Le Grand frisson

Paul Sérusier, Pins et peupliers, collection particulière, Londres / Photographie François Fernandez

Avec sa nouvelle exposition, le Musée Courbet questionne la nature qui lance un défi artistique aux peintres : comment la faire ressentir sur la toile plutôt que simplement la montrer ? À travers une cinquantaine d’œuvres, nous approchons cette quête sensuelle qui a obsédé les plus grands maîtres.

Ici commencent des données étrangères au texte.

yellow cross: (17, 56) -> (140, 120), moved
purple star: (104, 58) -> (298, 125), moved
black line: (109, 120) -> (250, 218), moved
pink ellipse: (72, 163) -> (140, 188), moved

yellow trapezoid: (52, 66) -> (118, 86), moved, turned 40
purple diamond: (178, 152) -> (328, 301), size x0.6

Le vent dans les feuillages n’est pas qu’un mouvement visible. Il est musique, caresse, odeur. La vérité des éléments n’est pas dans leur copie figée, mais bien dans leur perception… Tel est l’objet de l’exposition Sensation de nature. Vers 1850, une révolution esthétique est en marche, cherchant à traduire le tourbillon d’émotions traversant le corps et l’esprit au contact de la nature. C’est aussi un nouveau rapport au monde, plus personnel, plus intériorisé, qui s’annonce. À l’honneur dans son musée, Gustave Courbet fut l’un des pionniers de ces métamorphoses. L’épaisseur de sa pâte, l’utilisation, parfois, de substances terreuses, confèrent à ses paysages une dimension physique et tactile qui fit dire à Miró, passant devant l’une de ses œuvres au Louvre : « Même si ce tableau avait été dans notre dos, nous l’aurions senti. » Avec Courbet, c’est la présence du monde qui surgit de la toile, et non plus sa représentation. Le Chêne de Flagey (1864) exprime à lui seul cette puissance tellurique, tout comme Paysage d’hiver réveille en un regard l’effet du flocon qui effleure la peau et le bruit des pas crissant dans la neige immaculée.

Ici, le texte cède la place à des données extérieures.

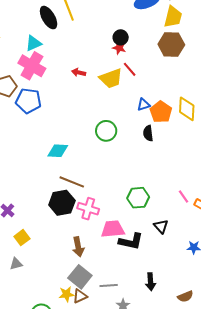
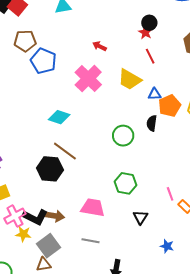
pink cross: (32, 66) -> (88, 78), moved
yellow trapezoid: (111, 78) -> (130, 80), moved, turned 35
green circle: (106, 131) -> (123, 136), moved
pink cross: (88, 209) -> (15, 216), moved, turned 30
black L-shape: (131, 241) -> (35, 217), moved
brown arrow: (78, 247) -> (54, 216), turned -84
gray line: (109, 285) -> (91, 241), moved
yellow star: (66, 294) -> (23, 234), moved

Le maître de la sensation demeure Paul Cézanne, dont les tableaux introduisent l’exposition. En exprimant l’intensité de son rapport à la nature, il tente de recréer « le torrent du monde dans un pouce de matière », atteignant un équilibre parfait entre simplicité et densité, à l’image de ses Baigneurs. Chez les impressionnistes, la perception des palpitations de la nature sont transcendées jusqu’à atteindre une dimension quasiment métaphysique. Le Chemin sous bois en été de Pissarro apporte à l’âme un souffle de fraîcheur, en écho à la sensation physique de bien-être que procure un coin d’ombre en pleine chaleur. L’extraordinaire lumière de La Seine à Port-Villez peinte par Monet apaise l’esprit comme le souvenir palpable d’un instant de plénitude fugace où tous les sens vibrent en harmonie. Au début du XXe siècle, le geste intuitif gagne du terrain, frôlant parfois l’abstraction. Les troublants paysages de Sérusier où l’on pénètre tout entier côtoient les visions enchantées de Bonnard, les formes contrastées de Fernand Léger et les vertiges de Nicolas de Staël. Avec ses arbres en marbre de Carrare, le contemporain Giuseppe Penone conclut cette pérégrination dans l’intime des sensations.